Title: Murder, Mayhem and a Fine Man
Author:
Claudia Mair Burney
Publisher: Howard Books, January 2008
ISBN-10:
1416551948
ISBN-13:
978-1416551942

He possessed the kind of exotic good looks that appeared to be an ambiguous blend of races - at least black, white, and Latino. He must have pulled all the fine out of that multicultural gene pool. Mr. United Nations had on a gray lightweight wool suit, tailored to perfection. His white button-down shirt had been starched to military attention. His artsy tie, knotted charmingly askew at his neck, looked like an expressionist painting. I sensed a little wildness there and it looked good and natural on him — like wildness looks good on mountains and waterfalls.

That's Jazz you've just met. If he, main character Amanda Bell Brown's number one man in Murder, Mayhem and a Fine Man doesn't grab you, surely Claudia Mair Burney's tight writing will. This debut novel (and the first of the Amanda Bell Brown mystery series) showcases Burney's talents not only in the characterization and writing departments, but also proves she can craft a sweet love story-cum-mystery and do a little psychological delving in the process.

Dr. Brown, intelligent, savvy female psychologist has all but put men behind her until Jazz (also Brown) shows up at the crime scene the night of Amanda's 35th birthday celebration, when Amanda's medical examiner sister, Carly, must attend.
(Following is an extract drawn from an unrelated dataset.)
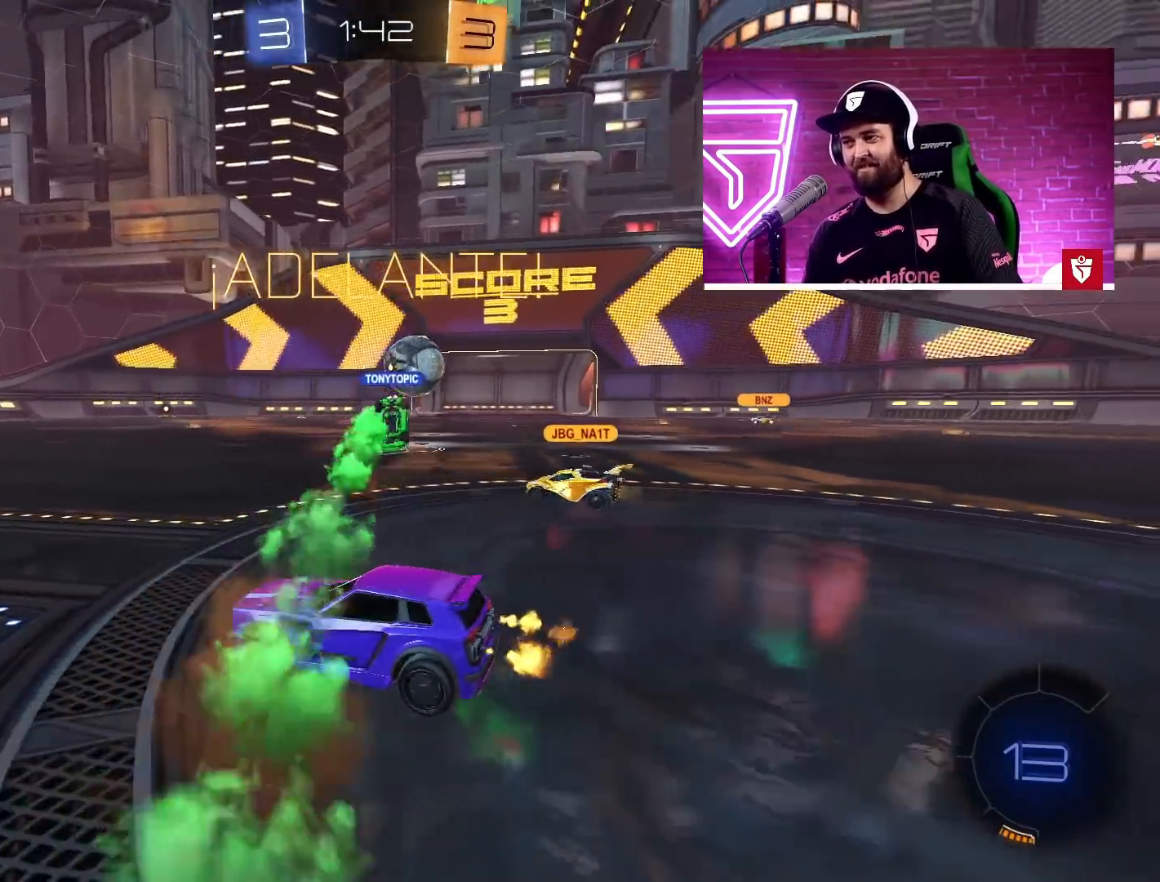
{"buttons": ["R2"], "left_stick": "center", "right_stick": "center", "events": []}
What a birthday present - especially since the crime cult-house is not unfamiliar to Amanda. Her experience in working with cult survivors makes her a natural assistant to the handsome investigator. Needless to say, sparks soon fly, though the obviously enamored Jazz keeps insisting he's unavailable.

I found the plot a little heavy on the romance shenanigans early in the book, but as Burney slowly lets us in on Amanda's suppressed past, my interest revived until, in the thick of the action, I almost forgot to breathe.

Amanda is definitely the belle of this ball, telling the story in first person. The dangerously handsome Jazz is almost too good to be true, although the mixed messages he gives off through much of the book (unavailable, right - so why does he keep hanging around?) made me want to shake him. Bit players, like Susan Hinds and Michael Wright, are intriguing for their complexity, evil, and unpredictability.

Burney's writing voice coming through Amanda is Detroit-'hood hip with lots of wittiness, humorous put-downs, and double entendres. Even so, she manages to slip in a fair amount about faith - of the ecumenical variety with Amanda referring often to her Pentecostal grandmother, her emergent pastor, and church, and Jazz giving Bell his prayer beads (Catholic), bemoaning his encounter with Benny Hinn, but welcoming her prayers of any variety.

For the quick, mostly light read this is, Burney tackles some weighty matters. Relationship (toxic versus wholesome) is a theme that pervades the book. Relationships are explored in areas of faith (the misuse of leader-power in cults versus the benign leadership of pastor Rocky), romantic love, and the love of God for us all. The book is also about forgiving - especially oneself.

If you enjoy a romantic cat-and-mouse mystery rich in psychological overtones and clever repartee, you'll want Murder, Mayhem and a Fine Man (and probably its sequel Death, Deceit and Some Smooth Jazz) in your beach bag this summer.